* _Fragmento del texto_:
2. Exploración del mundo
percibido: el espacio


A menudo se observó que el pensamiento y el ar­te modernos son difíciles: es más difícil compren­der y apreciar a Picasso que a Poussin o a Chardin, a Giraudoux o a Malraux que a Marivaux o a Stendhal. Y en ocasiones se ha inferido de esto (como el señor Benda en La France byzantine)(1) que los escritores modernos eran bizantinos, difí­ciles solamente porque no tenían nada que decir y reemplazaban el arte por la sutileza. No existe juicio más ciego que ése. El pensamiento moder­no es difícil, hace diametralmente lo contrario del sentido común porque tiene la preocupación por la verdad y la experiencia ya no le permite, hones­tamente, atenerse a ciertas ideas claras o sencillas a las que el sentido común está vinculado porque le dan tranquilidad.

De este oscurecimiento de las nociones más sencillas, de esta revisión de los conceptos clásicos que persigue el pensamiento moderno en nombre de la experiencia, querría encontrar hoy un ejem­plo en la idea que en primer lugar parece la más clara de todas: la idea de espacio. La ciencia clásica está fundada en una distinción clara del espa­cio y el mundo físico. El espacio es el medio ho­mogéneo donde las cosas están distribuidas según tres dimensiones, y donde conservan su identidad a despecho de todos los cambios de lugar. Hay muchos casos en los que, por haber desplazado un objeto, se ve que sus propiedades cambian -como, por ejemplo, el peso, si se transporta el objeto del polo al ecuador, o incluso la forma, si el aumento de la temperatura deforma el sólido-. Pero justa­mente tales cambios de propiedades no son imputables al propio desplazamiento, ya que el espacio es el mismo en el polo y en el ecuador; son las condiciones físicas de temperatura las que varían aquí y allá; el campo de la geometría sigue siendo rigurosamente distinto del de la física, la forma y el contenido del mundo no se mezclan. Las propiedades geométricas del objeto seguirían siendo las mismas en el curso de su desplazamiento, de no ser por las condiciones físicas variables a las que se ve sometido. Tal era el presupuesto de la ciencia clásica. Todo cambia cuando, con las geo­metrías llamadas no euclidianas, se llega a conce­bir el espacio como una curvatura propia, una al­teración de las cosas por el solo hecho de su desplazamiento, una heterogeneidad de las partes del espacio y de sus dimensiones que dejan de ser sustituibles una por otra y afectan a los cuerpos que en él se desplazan con ciertos cambios. En vez de un mundo donde la parte de lo idéntico y la del cambio están estrictamente delimitadas y re­feridas a principios diferentes, tenemos un mundo donde los objetos no podrían encontrarse consigo mismos en una identidad absoluta, donde forma y contenido están como embrollados y mezclados y que, finalmente, ha dejado de ofrecer esa armadu­ra rígida que le suministraba el espacio homogé­neo de Euclides. Se vuelve imposible distinguir ri­gurosamente el espacio y las cosas en el espacio, la mera idea del espacio y el espectáculo concreto que nos dan nuestros sentidos.

* _Datos mostrados_:
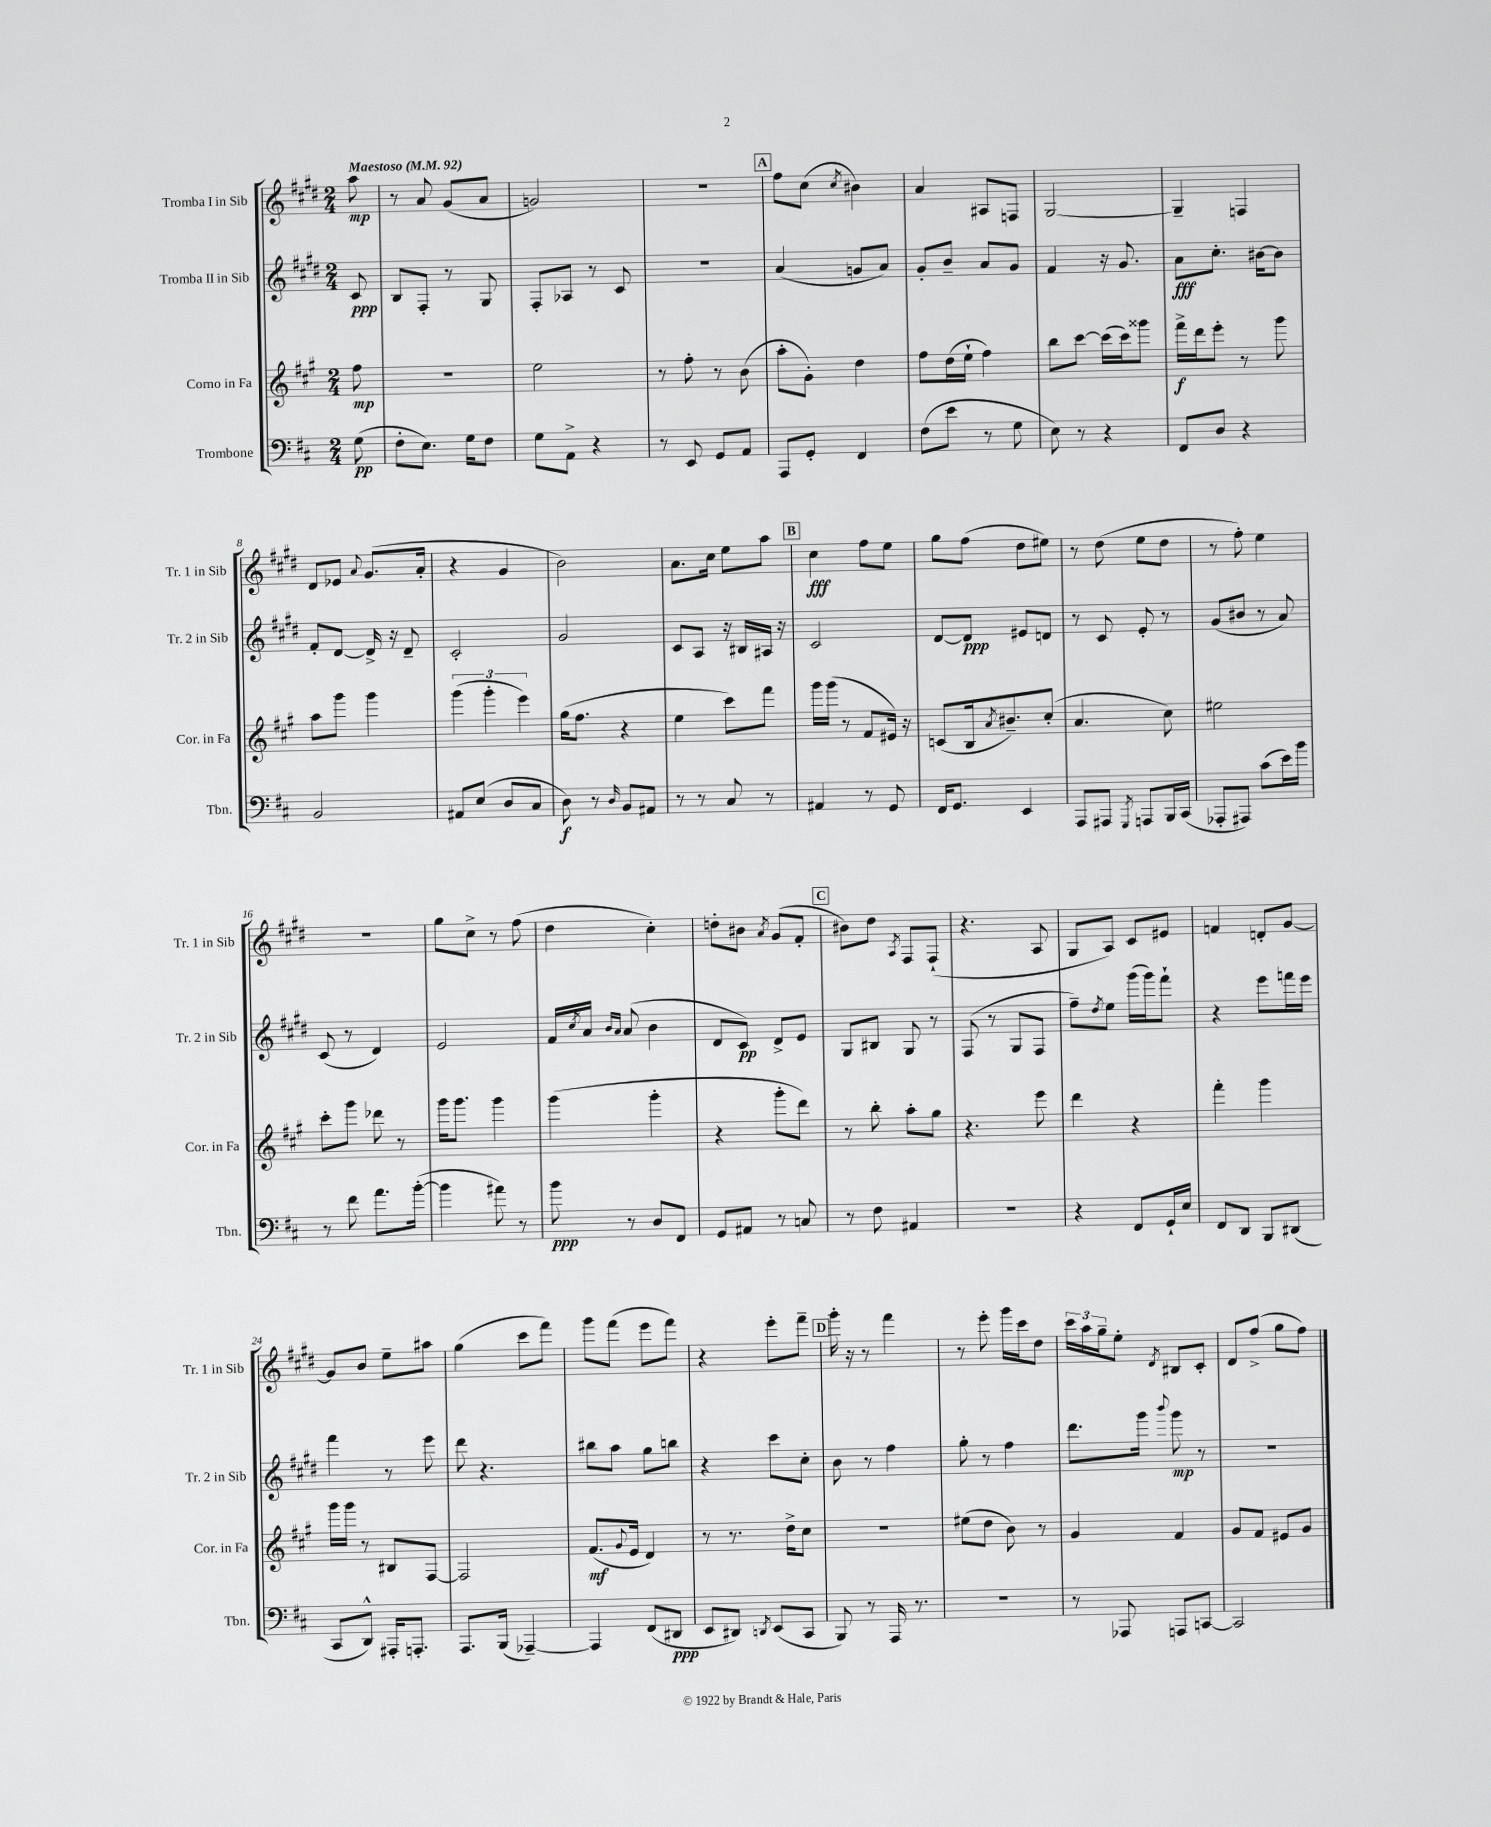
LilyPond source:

* _Tus tareas_:
a - Copia otra vez el fragmento sobre el espacio, empezando con "2. Exploración del" y siguiendo hasta "le dan tranquilidad.". Cambia "sentido común" por "buen sentido".
b - En el fragmento sobre el espacio, ¿qué artistas y escritores se nombran en la oración que empieza con "A menudo se observó"? Haz una lista con todos ellos.
c - Resume en dos oraciones el fragmento sobre el espacio.

* _Resultados_:
a -
2. Exploración del mundo
percibido: el espacio


A menudo se observó que el pensamiento y el ar­te modernos son difíciles: es más difícil compren­der y apreciar a Picasso que a Poussin o a Chardin, a Giraudoux o a Malraux que a Marivaux o a Stendhal. Y en ocasiones se ha inferido de esto (como el señor Benda en La France byzantine)(1) que los escritores modernos eran bizantinos, difí­ciles solamente porque no tenían nada que decir y reemplazaban el arte por la sutileza. No existe juicio más ciego que ése. El pensamiento moder­no es difícil, hace diametralmente lo contrario del buen sentido porque tiene la preocupación por la verdad y la experiencia ya no le permite, hones­tamente, atenerse a ciertas ideas claras o sencillas a las que el buen sentido está vinculado porque le dan tranquilidad.

b -
- Picasso
- Poussin
- Chardin
- Giraudoux
- Malraux
- Marivaux
- Stendhal

c - El pensamiento moderno es difícil porque le importa la verdad, y la experiencia ya no le deja quedarse con las ideas claras y sencillas del sentido común. Como ejemplo, la ciencia clásica separaba con claridad el espacio homogéneo del mundo físico, pero con las geometrías no euclidianas el espacio afecta a los cuerpos que se desplazan en él, y ya no se puede distinguir con rigor el espacio de las cosas que están en él.